● THE PROBLEM
Reproduce the lines below character for character, from the first line up to and including the one containing "title Requisitos [88, 29, 1565, 178]".
──────────────────────────────
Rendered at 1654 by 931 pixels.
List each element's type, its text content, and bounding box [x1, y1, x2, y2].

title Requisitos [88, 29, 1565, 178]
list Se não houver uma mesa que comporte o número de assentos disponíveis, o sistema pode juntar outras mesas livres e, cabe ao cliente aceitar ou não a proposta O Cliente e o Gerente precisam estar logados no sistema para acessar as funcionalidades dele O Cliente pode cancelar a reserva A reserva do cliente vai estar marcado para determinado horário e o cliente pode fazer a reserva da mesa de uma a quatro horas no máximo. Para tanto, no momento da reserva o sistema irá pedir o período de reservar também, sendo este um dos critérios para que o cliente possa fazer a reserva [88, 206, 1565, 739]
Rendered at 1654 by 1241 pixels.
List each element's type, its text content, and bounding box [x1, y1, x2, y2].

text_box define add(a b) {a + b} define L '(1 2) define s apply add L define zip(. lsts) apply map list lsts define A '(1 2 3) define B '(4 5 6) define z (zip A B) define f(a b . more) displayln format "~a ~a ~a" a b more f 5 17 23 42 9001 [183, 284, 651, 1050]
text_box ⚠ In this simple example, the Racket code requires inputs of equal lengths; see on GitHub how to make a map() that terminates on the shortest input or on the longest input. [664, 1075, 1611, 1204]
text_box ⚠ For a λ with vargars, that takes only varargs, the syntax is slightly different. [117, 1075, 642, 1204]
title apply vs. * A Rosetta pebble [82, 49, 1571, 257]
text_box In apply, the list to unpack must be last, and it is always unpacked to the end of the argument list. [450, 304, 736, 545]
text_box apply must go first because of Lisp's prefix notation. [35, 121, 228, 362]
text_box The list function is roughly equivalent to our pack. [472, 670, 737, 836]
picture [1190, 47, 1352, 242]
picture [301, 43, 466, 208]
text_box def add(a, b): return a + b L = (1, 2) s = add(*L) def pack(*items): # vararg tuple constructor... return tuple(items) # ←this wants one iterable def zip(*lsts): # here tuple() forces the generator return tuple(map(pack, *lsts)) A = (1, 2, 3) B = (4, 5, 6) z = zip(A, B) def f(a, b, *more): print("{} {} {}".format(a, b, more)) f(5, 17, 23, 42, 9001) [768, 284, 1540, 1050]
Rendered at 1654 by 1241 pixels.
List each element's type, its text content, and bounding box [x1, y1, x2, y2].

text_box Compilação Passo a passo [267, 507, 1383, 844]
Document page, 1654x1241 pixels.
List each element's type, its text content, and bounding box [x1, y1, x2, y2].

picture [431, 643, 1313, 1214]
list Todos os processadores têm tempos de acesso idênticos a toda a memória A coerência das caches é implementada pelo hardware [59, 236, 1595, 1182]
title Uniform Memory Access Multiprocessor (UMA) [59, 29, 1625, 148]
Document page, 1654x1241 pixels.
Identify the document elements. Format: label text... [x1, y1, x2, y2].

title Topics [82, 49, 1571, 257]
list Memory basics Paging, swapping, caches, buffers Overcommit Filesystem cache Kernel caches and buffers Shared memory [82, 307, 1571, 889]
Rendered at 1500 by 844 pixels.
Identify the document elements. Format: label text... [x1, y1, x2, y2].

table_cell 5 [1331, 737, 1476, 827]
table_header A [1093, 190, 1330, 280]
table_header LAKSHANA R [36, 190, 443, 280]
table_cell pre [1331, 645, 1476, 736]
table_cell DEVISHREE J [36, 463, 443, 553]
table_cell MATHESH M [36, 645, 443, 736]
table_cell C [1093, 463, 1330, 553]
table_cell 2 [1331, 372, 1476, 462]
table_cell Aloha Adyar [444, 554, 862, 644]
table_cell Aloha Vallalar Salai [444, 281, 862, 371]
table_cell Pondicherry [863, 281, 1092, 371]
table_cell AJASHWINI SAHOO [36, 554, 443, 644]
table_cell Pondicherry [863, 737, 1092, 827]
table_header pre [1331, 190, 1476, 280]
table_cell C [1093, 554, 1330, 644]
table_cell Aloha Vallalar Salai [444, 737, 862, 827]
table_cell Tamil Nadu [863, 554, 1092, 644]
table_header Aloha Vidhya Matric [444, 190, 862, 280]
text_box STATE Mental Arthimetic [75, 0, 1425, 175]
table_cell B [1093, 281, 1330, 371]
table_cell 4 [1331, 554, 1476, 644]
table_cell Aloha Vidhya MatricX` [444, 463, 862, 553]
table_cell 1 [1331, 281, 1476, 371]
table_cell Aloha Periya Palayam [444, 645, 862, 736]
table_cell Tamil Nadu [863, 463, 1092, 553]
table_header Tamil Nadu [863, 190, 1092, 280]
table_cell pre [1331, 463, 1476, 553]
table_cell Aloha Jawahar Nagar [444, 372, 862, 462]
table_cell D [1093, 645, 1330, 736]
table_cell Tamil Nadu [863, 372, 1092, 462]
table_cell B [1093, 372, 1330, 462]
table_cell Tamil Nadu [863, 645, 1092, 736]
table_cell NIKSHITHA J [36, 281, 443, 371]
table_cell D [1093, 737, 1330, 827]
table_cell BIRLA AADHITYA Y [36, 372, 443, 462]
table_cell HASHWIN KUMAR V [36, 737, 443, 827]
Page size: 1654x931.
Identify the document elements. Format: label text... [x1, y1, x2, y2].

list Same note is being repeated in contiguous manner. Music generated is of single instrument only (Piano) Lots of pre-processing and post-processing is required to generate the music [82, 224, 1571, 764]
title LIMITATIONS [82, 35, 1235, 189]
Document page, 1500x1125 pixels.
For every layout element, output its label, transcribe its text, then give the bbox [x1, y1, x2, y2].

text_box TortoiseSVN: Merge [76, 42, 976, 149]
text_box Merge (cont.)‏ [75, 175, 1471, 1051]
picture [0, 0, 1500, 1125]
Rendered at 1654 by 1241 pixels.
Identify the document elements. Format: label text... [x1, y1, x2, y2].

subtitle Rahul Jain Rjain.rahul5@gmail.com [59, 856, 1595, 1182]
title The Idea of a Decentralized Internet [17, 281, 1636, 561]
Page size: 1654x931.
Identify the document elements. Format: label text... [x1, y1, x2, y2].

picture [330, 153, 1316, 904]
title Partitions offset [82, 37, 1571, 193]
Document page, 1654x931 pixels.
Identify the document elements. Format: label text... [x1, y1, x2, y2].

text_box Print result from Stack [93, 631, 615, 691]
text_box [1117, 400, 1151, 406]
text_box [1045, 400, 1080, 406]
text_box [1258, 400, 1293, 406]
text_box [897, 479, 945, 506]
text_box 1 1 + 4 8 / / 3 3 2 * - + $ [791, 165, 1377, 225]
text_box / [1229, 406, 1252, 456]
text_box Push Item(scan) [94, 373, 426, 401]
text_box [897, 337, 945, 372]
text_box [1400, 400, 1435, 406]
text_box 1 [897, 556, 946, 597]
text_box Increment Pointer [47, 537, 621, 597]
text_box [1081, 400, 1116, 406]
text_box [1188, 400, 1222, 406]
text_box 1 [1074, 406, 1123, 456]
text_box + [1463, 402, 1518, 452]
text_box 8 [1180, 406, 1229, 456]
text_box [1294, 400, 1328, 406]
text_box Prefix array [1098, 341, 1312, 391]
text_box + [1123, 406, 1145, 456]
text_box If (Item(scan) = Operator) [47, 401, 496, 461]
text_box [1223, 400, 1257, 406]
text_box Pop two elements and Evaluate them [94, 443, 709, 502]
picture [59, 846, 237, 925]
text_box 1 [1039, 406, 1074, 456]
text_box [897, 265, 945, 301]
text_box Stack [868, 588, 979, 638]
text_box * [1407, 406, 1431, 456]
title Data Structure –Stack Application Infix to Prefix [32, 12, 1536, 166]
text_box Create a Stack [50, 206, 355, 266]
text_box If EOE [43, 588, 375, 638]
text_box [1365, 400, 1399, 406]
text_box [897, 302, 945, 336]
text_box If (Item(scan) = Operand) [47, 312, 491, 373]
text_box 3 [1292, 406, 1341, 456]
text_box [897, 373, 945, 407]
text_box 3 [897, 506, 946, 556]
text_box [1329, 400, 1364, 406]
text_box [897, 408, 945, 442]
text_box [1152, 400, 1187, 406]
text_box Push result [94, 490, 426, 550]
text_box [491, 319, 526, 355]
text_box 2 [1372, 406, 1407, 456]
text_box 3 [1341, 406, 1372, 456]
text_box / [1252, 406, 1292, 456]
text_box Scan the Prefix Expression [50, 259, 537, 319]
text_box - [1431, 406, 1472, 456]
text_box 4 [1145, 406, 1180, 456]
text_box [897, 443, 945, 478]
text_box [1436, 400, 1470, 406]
──────────────────────────────
● COMPLETE OUTPUT
Rendered at 1654 by 931 pixels.
List each element's type, its text content, and bounding box [x1, y1, x2, y2].

title Requisitos [88, 29, 1565, 178]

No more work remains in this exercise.